Pour toutes les éruptions, le temps de résidence du magma phonolitique dans la chambre crustale supérieure coïncide avec les périodes de repos du Vésuve.

“Nous pensons qu’il est probable qu’une grande masse de magma phonolitique dans la croûte supérieure ait bloqué la remontée de magma plus primitif et plus chaud provenant de réservoirs plus profonds”, explique Bachmann. “Le Vésuve a un système de plomberie assez compliqué”, ajoute-t-il en souriant.

Illustration des chambres volcaniques

Illustration. Crédit : Olivier Bachmann / ETH Zürich

Sous le volcan se trouvent plusieurs chambres magmatiques reliées par un système de tuyaux. La chambre supérieure, qui est critique pour les éruptions, se remplit de magma provenant d’une des chambres inférieures en un temps assez court. Dans cet environnement plus froid, le magma se refroidit et se cristallise, entraînant des modifications chimiques de la masse fondue résiduelle (un processus appelé “différenciation magmatique”). Les experts appellent le magma “différencié” du Vésuve phonolite. À un moment donné (probablement à intervalles relativement réguliers), un magma plus primitif, ou “mafique”, s’écoule dans la chambre supérieure depuis de plus grandes profondeurs. Cette recharge entraîne une augmentation de la pression à l’intérieur de la chambre, qui peut forcer le magma phonolitique à remonter, potentiellement jusqu’à la surface, déclenchant ainsi une éruption.

Un réservoir de magma phonolitique semble avoir presque toujours existé sous le Vésuve au cours des 10 000 dernières années. Cependant, la question est de savoir s’il en existe un aujourd’hui qui pourrait alimenter une éruption dangereuse comme celle d’il y a 3’950 ans ou celle de 79 après JC.

Une accumulation de magma plutôt improbable

Les études sismiques indiquent qu’il existe effectivement un réservoir à une profondeur d’environ six à huit kilomètres sous le Vésuve. Cependant, la composition du magma qu’il contient – c’est-à-dire s’il est phonolitique ou plus mafique – ne peut être déterminée à l’aide de la technologie sismique. Mais comme le Vésuve produit essentiellement du magma mafique depuis 1631, les chercheurs estiment qu’il est peu probable que de la phonolite différenciée s’accumule actuellement. “La dernière éruption majeure, en 1944, remonte maintenant à près de 80 ans, ce qui pourrait bien être le début d’une période de quiescence prolongée pendant laquelle le magma différencié peut s’accumuler. Néanmoins, une éruption dangereuse comparable à celle de 79 après J.-C. nécessite probablement que la période de repos dure beaucoup plus longtemps”, précise Wotzlaw.
+ + + + +
LE PROBLÈME: Comment réécrire sous forme de liste, en gardant ses faits principaux, le paragraphe de l'extrait sur le Vésuve qui commence par « Sous le volcan se trouvent » ?
+ + + + +
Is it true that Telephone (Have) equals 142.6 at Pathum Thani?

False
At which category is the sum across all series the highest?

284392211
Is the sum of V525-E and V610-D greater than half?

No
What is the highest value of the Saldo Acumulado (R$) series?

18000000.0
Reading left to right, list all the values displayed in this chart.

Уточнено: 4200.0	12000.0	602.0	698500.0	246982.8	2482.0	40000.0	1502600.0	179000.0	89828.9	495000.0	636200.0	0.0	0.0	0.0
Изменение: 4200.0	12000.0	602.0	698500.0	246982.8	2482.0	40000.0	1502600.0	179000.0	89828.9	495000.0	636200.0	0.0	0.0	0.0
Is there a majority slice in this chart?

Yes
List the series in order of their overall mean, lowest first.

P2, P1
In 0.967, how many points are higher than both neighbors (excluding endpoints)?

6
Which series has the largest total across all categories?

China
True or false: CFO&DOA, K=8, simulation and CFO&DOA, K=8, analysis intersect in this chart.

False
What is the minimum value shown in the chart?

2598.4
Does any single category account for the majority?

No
+ + + + +
CORRIGÉ:
- Sous le volcan, plusieurs chambres magmatiques sont reliées par un système de tuyaux.
- La chambre supérieure, critique pour les éruptions, se remplit en un temps assez court de magma venu d'une des chambres inférieures.
- Dans ce milieu plus froid, le magma se refroidit et cristallise, ce qui modifie la chimie de la masse fondue résiduelle. Ce processus s'appelle la « différenciation magmatique ».
- Les experts appellent phonolite le magma différencié du Vésuve.
- À un moment donné, probablement à intervalles assez réguliers, un magma plus primitif, dit « mafique », arrive dans la chambre supérieure depuis de plus grandes profondeurs.
- Cette recharge fait monter la pression dans la chambre. Elle peut ainsi pousser la phonolite vers le haut, potentiellement jusqu'à la surface, et déclencher une éruption.